When technology improves something, I tend to go for the improvement.
But it has to have actually improved.
An electric drill is much better than a brace and bit.
A battery powered electric drill is much handier than one with a cord, but the one with the cord has far superior endurance.
Plastic cases on these tools made them lighter and safer.
These improvements were made and adopted without a lot of thought about how you'd look for using the new tools.
We're surrounded by electric motors.
Just about the only engines we still encounter are in our cars and on lawn / yard maintenance stuff.
Look hard.
Most of us don't have a generator, because we don't live in places like Florida.
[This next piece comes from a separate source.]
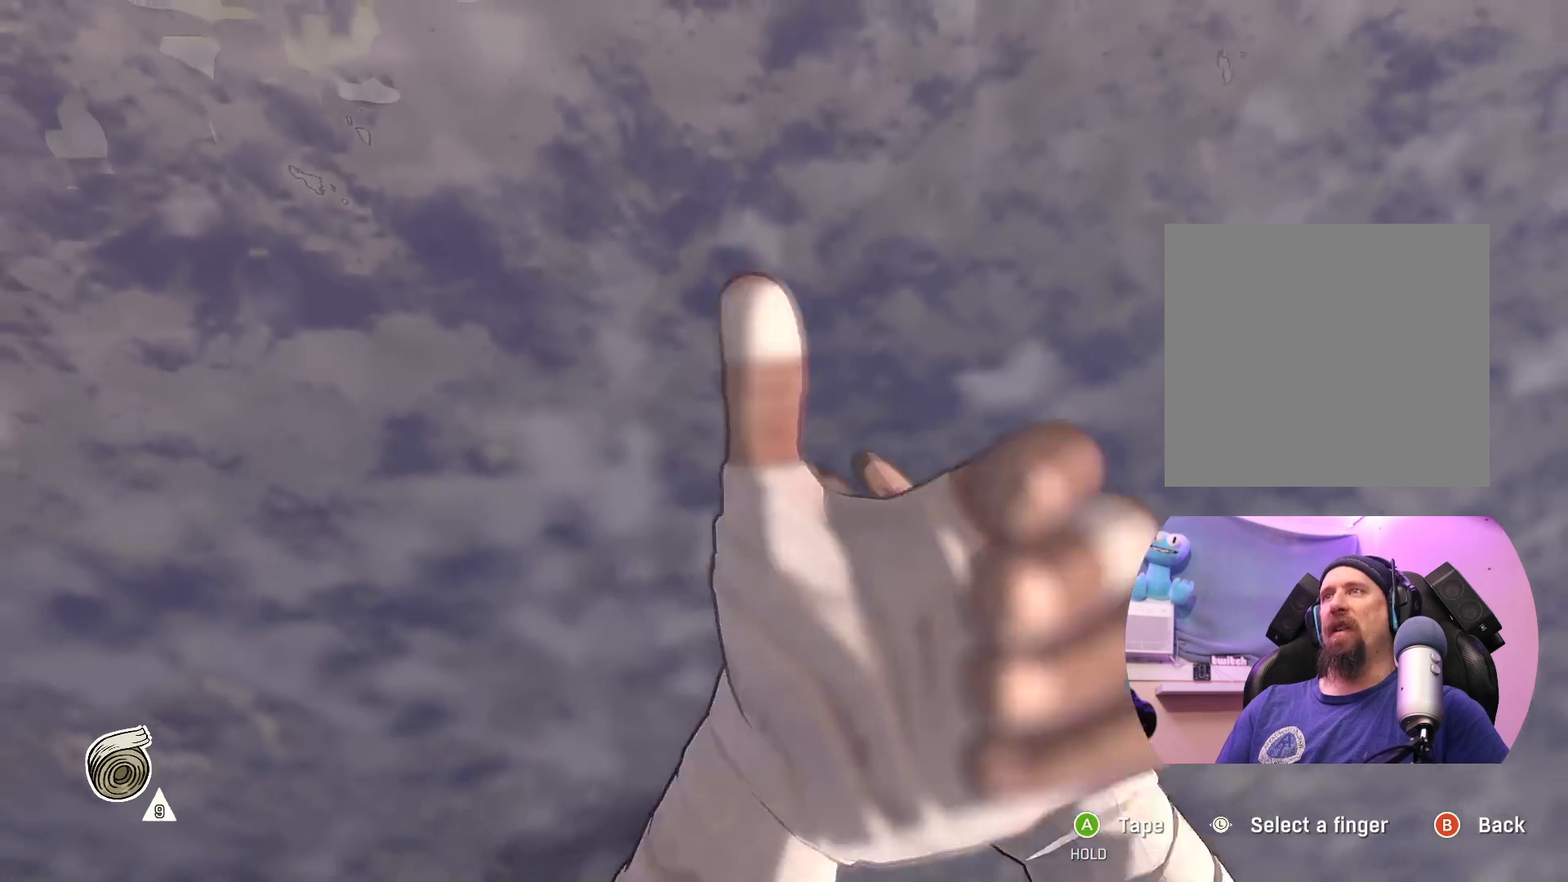
{"buttons": [], "left_stick": "center", "right_stick": "center", "events": []}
Hardly anyone I know has a pressure washer... And I'm out of useful things that need an engine.
As a gear head, I like my engines. Thag grok suck, squeeze, bang, blow.
The only thing holding electric from replacing internal combustion completely in cars is battery technology.
Humble gasoline has an energy density of 9,700 Wh/l or 12,200 Wh/kg.
Lithium-Ion Polymer has ≈ 300 Wh/l or a max of 1,200 Wk/kg, or 300 Wh/kg at worst.
By mass, at best you've got 1/10 the available power with lithium-poly, at worst you've 1/40.
For the same volume of energy storage you get more than 30 times the energy out of a gas tank.
Start looking hard at that. I know, it's math...
Most cars are rocking about a 13 gallon (49.2 l or 477,340.4 Wh) fuel tank and are running (an amazing) 35 miles per gallon to get a range of 455 miles.
That same volume gives us a mere 14,763.1 Wh or a range of just 14 miles. Staggering isn't it?
A Prius is rocking a 1.3 kWh battery, or 1,300 Wh at 46 Wh/kg. The 38 packs displace 22.5 l for a density of just 57.78 Wh/l. And you should halve those densities, because in real life you can only access about half of that before it kicks in the gas engine.
You can't get far on the battery and it takes a long time to charge it back up is the problem that electric cars face.
This is not as much of a problem for an electric drill, or a lawnmower.
As long as the battery can last the job, it's sufficient. If the battery is small and readily replaceable, then using several batteries for the job is also sufficient.
If the tool is any of smaller, lighter, cheaper or handier while also being sufficient to the task; it's an improvement.